*What you will do*:
1. In the article on the Comox Valley smoking cessation program, which organization took over operation of the Care-A-Van mobile medical unit in April?
2. Print the portion of the article on the Comox Valley smoking cessation program between "A smoking cessation program administered" and "at-risk of homelessness.", inclusive, without changing any wording.

*Selected text*:
%%
Cutting back on smokes helping health of homeless in Comox Valley

A smoking cessation program is popular with those living on the fringes of society in the Comox Valley.

NURSE EILEEN GILLINGHAM

NURSE EILEEN GILLINGHAM

A smoking cessation program administered by Care-A-Van volunteers is proving popular with those living on the fringes of society in the Comox Valley.

In April, the Comox Bay Care Society took over operation of the mobile medical unit initiated in 2009 by the Dawn to Dawn: Action on Homelessness Society. In July, the non-profit organization launched the quit smoking program for homeless individuals and for those at-risk of homelessness.

The program helps people gain access to a free service offered by the Province.

One man has cut back from three packs to two cigarettes a day over the course of nine weeks. While pleased with his progress, the 61-year-old says those lingering cigarettes in the morning and afternoon “make it tough.” He calls it a “love-hate relationship” when it comes to tobacco.

“My health has gotten a lot better,” said the man who prefers to remain anonymous. He has smoked since the age of six.
%%
*Data section*:
%%
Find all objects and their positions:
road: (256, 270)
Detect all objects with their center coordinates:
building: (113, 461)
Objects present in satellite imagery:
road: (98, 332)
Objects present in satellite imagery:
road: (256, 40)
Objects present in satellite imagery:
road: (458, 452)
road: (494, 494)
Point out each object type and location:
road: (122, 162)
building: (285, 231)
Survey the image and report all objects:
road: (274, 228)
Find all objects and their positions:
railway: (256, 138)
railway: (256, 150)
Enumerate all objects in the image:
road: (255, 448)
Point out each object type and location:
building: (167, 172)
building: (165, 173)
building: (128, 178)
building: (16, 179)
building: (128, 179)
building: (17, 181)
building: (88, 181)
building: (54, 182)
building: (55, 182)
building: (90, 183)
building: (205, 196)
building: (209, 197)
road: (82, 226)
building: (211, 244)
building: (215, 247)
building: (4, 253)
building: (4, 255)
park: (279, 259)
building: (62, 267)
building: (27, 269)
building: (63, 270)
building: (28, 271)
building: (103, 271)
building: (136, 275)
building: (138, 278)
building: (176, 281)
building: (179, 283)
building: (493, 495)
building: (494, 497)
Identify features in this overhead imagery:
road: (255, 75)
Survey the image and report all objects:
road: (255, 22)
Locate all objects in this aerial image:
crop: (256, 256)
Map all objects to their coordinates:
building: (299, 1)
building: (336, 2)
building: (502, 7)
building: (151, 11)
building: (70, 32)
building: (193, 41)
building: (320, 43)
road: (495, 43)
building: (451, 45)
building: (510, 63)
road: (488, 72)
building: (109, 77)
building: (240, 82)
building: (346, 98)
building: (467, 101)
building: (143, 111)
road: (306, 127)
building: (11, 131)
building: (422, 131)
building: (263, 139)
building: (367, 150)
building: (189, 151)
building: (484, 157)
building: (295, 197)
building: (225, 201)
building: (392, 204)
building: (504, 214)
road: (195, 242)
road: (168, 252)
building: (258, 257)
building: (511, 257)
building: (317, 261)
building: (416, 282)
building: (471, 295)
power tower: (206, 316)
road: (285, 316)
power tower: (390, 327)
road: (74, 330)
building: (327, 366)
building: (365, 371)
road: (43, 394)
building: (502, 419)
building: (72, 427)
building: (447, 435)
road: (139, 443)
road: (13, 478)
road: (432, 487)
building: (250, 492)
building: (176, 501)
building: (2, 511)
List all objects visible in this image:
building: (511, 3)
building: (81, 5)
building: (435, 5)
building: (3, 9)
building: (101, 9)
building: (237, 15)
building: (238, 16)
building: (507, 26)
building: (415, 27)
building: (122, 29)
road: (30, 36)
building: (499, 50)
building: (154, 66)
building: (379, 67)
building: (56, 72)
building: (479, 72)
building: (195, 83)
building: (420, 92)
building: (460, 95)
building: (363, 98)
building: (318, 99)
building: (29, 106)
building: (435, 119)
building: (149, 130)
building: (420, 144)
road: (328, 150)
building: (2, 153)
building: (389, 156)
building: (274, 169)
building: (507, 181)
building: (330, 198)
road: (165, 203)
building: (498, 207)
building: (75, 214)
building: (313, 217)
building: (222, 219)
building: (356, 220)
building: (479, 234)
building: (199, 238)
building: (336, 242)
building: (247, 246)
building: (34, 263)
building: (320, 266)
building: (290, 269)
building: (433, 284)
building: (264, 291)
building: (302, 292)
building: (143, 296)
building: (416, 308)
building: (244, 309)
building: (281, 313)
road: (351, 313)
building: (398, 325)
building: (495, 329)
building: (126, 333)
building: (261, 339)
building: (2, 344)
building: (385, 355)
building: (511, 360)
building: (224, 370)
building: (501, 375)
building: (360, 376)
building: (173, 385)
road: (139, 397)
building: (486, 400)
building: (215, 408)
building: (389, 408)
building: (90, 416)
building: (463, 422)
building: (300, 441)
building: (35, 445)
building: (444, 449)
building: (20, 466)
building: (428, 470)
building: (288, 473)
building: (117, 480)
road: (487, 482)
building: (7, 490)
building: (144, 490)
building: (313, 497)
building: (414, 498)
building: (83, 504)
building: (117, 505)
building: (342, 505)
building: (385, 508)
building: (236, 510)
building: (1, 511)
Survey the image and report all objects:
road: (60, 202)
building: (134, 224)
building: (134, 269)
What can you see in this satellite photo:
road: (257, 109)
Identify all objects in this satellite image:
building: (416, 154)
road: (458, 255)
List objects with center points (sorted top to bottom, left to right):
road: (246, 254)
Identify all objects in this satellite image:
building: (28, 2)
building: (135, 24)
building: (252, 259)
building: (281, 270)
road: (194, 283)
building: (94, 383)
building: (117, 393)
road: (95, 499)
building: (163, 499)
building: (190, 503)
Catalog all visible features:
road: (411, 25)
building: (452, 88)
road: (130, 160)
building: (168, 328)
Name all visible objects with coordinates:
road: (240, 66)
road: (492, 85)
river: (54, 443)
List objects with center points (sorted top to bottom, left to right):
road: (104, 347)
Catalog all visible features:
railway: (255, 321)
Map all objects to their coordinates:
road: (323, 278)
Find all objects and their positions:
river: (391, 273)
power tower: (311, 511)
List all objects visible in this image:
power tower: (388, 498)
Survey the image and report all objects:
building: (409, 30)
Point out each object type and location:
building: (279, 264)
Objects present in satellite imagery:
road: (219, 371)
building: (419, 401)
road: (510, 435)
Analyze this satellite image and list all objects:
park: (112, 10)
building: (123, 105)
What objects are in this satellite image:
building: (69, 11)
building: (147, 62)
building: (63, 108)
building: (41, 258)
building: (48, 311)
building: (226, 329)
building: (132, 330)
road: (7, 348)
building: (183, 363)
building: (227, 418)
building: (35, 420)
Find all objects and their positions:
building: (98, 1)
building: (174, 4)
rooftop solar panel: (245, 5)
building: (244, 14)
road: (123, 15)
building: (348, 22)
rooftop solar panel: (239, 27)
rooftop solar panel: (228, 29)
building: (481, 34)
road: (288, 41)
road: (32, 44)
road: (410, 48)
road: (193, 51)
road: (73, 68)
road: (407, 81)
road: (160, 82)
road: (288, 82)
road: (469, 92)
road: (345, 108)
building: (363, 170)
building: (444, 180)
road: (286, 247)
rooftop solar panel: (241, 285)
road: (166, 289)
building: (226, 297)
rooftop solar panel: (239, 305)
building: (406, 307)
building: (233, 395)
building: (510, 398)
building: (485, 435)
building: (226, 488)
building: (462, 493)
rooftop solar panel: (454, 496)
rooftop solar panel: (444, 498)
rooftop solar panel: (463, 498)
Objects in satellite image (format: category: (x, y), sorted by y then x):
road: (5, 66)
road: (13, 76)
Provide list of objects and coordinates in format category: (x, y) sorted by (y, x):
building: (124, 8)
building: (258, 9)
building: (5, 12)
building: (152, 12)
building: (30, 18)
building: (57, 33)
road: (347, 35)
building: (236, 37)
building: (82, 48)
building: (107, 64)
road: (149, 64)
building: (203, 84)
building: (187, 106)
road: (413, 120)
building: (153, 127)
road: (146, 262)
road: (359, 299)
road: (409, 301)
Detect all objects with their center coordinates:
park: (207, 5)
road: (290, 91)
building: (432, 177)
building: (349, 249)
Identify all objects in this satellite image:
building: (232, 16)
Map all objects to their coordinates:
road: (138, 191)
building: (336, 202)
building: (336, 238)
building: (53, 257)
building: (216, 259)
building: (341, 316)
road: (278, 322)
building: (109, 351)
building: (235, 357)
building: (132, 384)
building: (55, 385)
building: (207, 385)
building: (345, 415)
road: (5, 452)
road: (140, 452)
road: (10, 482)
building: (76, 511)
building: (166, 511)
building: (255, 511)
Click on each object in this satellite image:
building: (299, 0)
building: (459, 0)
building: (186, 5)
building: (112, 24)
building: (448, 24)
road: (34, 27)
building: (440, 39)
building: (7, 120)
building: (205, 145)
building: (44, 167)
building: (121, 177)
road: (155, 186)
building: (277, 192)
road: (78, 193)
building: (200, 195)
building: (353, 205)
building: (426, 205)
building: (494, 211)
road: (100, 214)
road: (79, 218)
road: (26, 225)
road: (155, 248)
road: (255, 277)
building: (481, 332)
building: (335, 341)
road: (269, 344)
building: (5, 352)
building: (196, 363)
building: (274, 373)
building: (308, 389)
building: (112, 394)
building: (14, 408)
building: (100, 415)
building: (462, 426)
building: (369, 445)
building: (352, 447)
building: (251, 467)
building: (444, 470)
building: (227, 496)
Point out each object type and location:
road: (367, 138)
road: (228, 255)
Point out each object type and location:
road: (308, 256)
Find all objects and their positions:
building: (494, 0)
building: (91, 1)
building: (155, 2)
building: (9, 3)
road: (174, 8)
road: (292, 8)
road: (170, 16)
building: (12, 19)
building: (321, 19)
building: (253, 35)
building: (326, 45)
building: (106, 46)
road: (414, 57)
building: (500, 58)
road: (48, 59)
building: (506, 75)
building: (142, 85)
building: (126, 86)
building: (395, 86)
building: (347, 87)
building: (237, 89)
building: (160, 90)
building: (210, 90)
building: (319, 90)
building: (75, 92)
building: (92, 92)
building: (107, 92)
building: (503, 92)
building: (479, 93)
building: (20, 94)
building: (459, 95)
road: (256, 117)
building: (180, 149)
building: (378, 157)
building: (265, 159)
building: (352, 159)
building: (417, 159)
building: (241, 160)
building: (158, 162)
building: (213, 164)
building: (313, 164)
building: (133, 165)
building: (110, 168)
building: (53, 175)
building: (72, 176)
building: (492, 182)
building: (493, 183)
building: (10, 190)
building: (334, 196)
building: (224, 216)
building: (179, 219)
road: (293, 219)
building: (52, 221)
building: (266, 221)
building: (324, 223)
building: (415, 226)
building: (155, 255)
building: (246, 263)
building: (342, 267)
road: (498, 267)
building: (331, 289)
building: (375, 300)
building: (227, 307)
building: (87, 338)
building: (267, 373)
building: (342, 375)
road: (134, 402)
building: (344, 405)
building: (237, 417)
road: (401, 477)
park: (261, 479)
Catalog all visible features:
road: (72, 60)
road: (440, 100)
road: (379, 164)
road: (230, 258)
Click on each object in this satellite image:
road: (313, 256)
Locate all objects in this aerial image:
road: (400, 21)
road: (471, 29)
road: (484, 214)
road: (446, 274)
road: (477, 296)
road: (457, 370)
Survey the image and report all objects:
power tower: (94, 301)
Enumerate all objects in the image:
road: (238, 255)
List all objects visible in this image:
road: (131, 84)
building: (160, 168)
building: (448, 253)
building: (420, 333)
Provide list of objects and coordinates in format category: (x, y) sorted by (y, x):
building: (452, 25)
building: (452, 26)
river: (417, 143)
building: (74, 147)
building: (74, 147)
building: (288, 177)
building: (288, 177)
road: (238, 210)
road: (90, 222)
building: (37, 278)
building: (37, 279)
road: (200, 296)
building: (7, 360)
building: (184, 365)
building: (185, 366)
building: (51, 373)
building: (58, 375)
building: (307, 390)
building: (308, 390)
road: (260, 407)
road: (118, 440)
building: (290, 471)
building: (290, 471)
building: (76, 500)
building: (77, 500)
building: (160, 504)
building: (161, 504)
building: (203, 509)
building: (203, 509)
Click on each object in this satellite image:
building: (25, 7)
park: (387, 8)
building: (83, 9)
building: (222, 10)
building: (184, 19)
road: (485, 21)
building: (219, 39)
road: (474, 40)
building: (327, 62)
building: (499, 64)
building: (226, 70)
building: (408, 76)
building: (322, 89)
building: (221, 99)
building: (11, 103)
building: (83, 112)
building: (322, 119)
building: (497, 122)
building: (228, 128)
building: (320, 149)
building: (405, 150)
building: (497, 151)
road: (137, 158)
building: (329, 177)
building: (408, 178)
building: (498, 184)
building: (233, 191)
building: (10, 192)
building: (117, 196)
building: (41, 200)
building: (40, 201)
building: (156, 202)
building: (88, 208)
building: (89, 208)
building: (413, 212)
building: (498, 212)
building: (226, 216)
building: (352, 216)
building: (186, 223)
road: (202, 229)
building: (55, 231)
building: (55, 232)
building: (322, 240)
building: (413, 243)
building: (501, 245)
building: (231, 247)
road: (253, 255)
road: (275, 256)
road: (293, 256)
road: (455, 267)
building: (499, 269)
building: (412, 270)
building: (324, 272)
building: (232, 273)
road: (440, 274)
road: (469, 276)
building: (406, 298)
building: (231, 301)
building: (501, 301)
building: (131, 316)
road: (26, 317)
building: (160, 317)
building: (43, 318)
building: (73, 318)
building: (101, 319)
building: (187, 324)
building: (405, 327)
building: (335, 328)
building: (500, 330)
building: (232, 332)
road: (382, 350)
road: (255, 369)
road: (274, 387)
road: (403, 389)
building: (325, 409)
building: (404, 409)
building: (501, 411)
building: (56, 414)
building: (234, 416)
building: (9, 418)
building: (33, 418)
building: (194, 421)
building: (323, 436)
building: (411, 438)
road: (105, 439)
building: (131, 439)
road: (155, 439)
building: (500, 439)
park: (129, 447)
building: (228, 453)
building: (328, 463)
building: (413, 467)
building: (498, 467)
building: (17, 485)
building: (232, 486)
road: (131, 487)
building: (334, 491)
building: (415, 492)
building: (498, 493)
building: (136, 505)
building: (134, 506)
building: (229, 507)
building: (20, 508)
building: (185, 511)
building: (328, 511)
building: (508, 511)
%%
*Task-by-task results*:
1. The Comox Bay Care Society took it over.

2.
A smoking cessation program administered by Care-A-Van volunteers is proving popular with those living on the fringes of society in the Comox Valley.

In April, the Comox Bay Care Society took over operation of the mobile medical unit initiated in 2009 by the Dawn to Dawn: Action on Homelessness Society. In July, the non-profit organization launched the quit smoking program for homeless individuals and for those at-risk of homelessness.